We also made available a five percent discount off of annual terms. And the discount applies to seat-based offer types that extend through Windows and up to 2,400 seats.
And that’s in effect until March with the potential to extend that discount till June. That’s both for monthly and annual.
I encourage these resellers to look at things like that and in this small window, really take advantage of any accelerated savings for them or customers.
Advice and guidance to resellers is to really understand when new subscriptions are available in CSP and when legacy subscriptions end. And that’s again a March date as well as a July date in terms of renewals,
And so really getting a grasp and understanding of just those three things and then leaning on the indirect providers is key.
Should service providers expect more changes to the partner program?
Yeah, we will continue to invest in new commerce.
It is ultimately validating CSP as a motion. As partners want to engage and extend through CSP, ultimately, now we’ve made and created this flexibility in new commerce.
New commerce is a great example of where we’re always looking to make sure that we’re providing the best level of support, the most flexibility and the best value – most importantly – for customers.
And so while change is tough we acknowledged that earlier with some things that we put in place.
As a partner in the ecosystem, we always have to be open and look for ways to create more value for our customers and then, ultimately, how our partners can deliver on that value.
Do the changes in NCE reflect what Microsoft sees as changing trends in consumer purchasing behavior?
That was our whole push to New Commerce, which is serving our cloud business, in essence, and providing the flexibility through minimizing the number of touch points.
In essence, we have these three streamlined motions – in breadth, in enterprise and self-service.
And so regardless of where a customer is, whether or not they’re purchasing a large enterprise agreement or going through CSP or they are going into self-service mode, they have one common platform and experience.
And that is what customers are asking for.
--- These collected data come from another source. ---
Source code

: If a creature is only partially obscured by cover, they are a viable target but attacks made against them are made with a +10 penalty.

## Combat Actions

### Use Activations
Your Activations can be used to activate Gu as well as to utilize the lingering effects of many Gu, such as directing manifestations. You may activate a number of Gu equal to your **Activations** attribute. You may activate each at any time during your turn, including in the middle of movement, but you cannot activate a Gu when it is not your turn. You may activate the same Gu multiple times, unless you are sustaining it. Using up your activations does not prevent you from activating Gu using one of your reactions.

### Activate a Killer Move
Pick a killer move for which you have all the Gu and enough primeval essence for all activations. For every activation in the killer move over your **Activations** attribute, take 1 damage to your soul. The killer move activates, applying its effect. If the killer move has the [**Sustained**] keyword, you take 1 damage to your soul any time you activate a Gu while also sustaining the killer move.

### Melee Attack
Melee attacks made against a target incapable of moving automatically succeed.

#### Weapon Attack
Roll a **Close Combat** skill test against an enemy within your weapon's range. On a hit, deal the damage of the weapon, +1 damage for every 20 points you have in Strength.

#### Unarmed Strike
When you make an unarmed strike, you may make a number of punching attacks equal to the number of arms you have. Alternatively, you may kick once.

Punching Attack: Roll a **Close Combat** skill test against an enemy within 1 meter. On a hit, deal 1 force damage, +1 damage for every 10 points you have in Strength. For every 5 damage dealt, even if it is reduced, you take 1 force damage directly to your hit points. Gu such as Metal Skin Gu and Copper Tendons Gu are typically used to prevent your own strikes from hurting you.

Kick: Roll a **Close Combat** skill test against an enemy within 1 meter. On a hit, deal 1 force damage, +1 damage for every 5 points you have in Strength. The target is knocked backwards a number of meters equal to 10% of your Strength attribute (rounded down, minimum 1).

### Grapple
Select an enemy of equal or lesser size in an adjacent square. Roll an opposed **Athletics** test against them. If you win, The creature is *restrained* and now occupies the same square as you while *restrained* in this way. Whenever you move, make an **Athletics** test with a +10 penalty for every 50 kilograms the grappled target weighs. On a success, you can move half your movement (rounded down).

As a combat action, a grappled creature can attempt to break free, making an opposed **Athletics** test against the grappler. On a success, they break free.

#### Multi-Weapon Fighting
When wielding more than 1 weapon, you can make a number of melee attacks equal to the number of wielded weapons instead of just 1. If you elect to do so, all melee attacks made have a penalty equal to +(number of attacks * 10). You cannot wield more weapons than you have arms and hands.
And the thing that’s interesting in that statement is it’s an efficiency statement for both our customers and our partners. … Allowing a partner to schedule seat counts to do SKU conversions, to manage subscriptions automatically and assign seats automatically through a dashboard is hugely efficient for our partners as well.
What else can you say about NCE, and does the channel remain an important part to how Microsoft does business?
Yeah, I would say we want to reinforce and stress that there’s a lot of questions around this month-to-month, and annual and the value of each … I want to help all of us move to a point where we recognize that this is a business model that’s been with us and one that will offer, ultimately, partners more choice and flexibility.
The question around the importance of the ecosystem – absolutely critical.
Partners are center to what we do. We talk every year about 85 to 90 percent of our commercial business flowing through partners.
We are building things like Marketplace and enhancements to things like Partner Center.
We are supporting back-end flows to make it easier for our partners to do business with us through digital means as well as through traditional. So we are investing … a big part of our strategy is to continue to deliver on the promise of more value to customers and more flexibility and support for partners.
Think back to our announcements at Inspire last year where we said, ‘Hey, customers want and need more technical capability.’ And so we had a more than 250 percent increase in technical skilling. And the 3 percent Marketplace fee down from 20 percent – announcements that say, not only are we investing in the back end, but we want to make it more affordable and easier for our partners to go there.
You’ll see us continue to make announcements because my goal as the leader of our business and in a role as a channel chief is to simplify. Take some of the moving pieces out and ultimately get us to a point where we can simplify. And again, NCE is a testament to that as well.